The texts he collects are new-objective and surreal at the same time.

Thirty!

And still achieved nothing!

There are conversations from changing rooms, canteens and milling halls.

"I thank the circumstances for their contradictions" is a guiding principle in Thomas Brasch's work.

Hartmann lays out his production like a collage of the book chapters and focuses on the conflict between father and son.

Viktor Tremmel, Marin Blülle and Yassin Trabelsi alternate in the role of the author.

While Trabelsi plays Brasch as a virile man bursting with self-confidence, Tremmel's intense playing indicates the writer's decay, his drug addiction and his penchant for the destructive.

"He did not make it.

It's thirty," the ensemble shouts in unison.

Blülle and Trabelsi embody the "ideal son", a role that the author himself was never able to fill, to the chagrin of his father, who is portrayed by Torsten Ranft as a careworn old man.

Brasch was born in Westow in British exile in 1945.

The family is Jewish and believes in communism, which is why they moved to the Soviet occupation zone in 1947.

Here began the political career of father Horst Brasch, who quickly rose to become Deputy Minister of Culture in the GDR.

From then on, the rebellious son becomes a thorn in his side.

Hartmann describes this biography loosely, because the book is a reckoning with the strict father figure who shaped Thomas Brasch's youth when his father sent him to the cadet school of the National People's Army.

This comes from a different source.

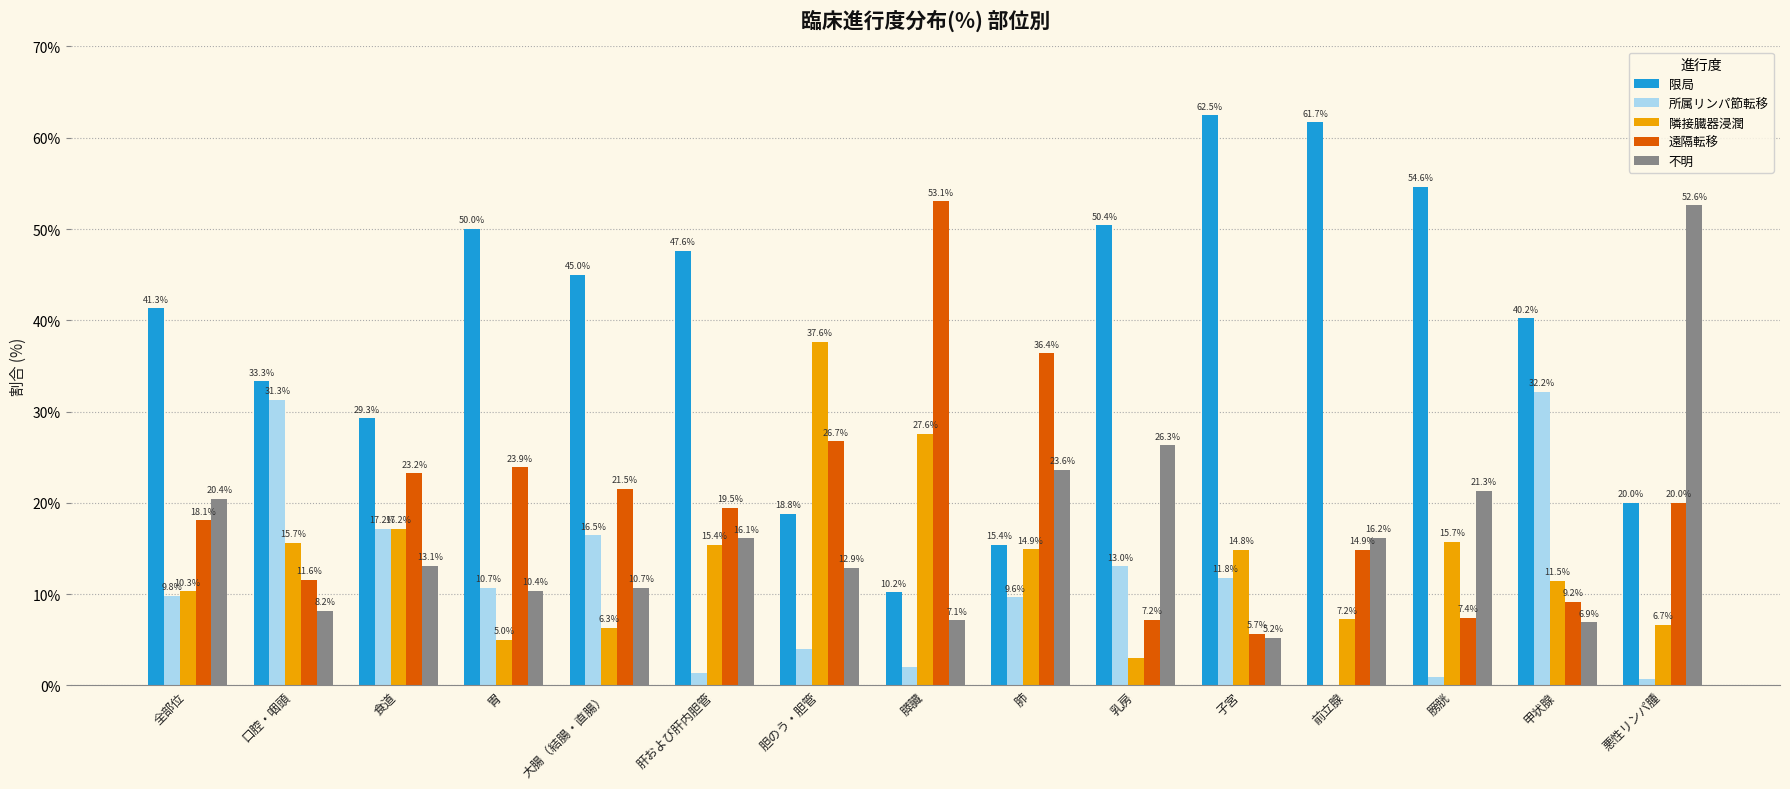

Where is 遠隔転移 nearest to the value 29?

胆のう・胆管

Of self-pity and loneliness

When Brasch distributed leaflets after the suppression of the Prague Spring in 1968, the worst confrontation ensued.

Brasch had to go into production, on probation, for the act, which the GDR condemned as "subversive".

In the Berlin transformer factory “K.

Liebknecht” he was employed after having been imprisoned for 77 days.

The monologue from prison is haunting.

“Jail leaves you feeling like you have nothing left in your head, who can do nothing but feel sorry for yourself.” The ensemble adopts the fast staccato tone that Brasch used in his language: “Zelle.

I alone, open the door, close the door."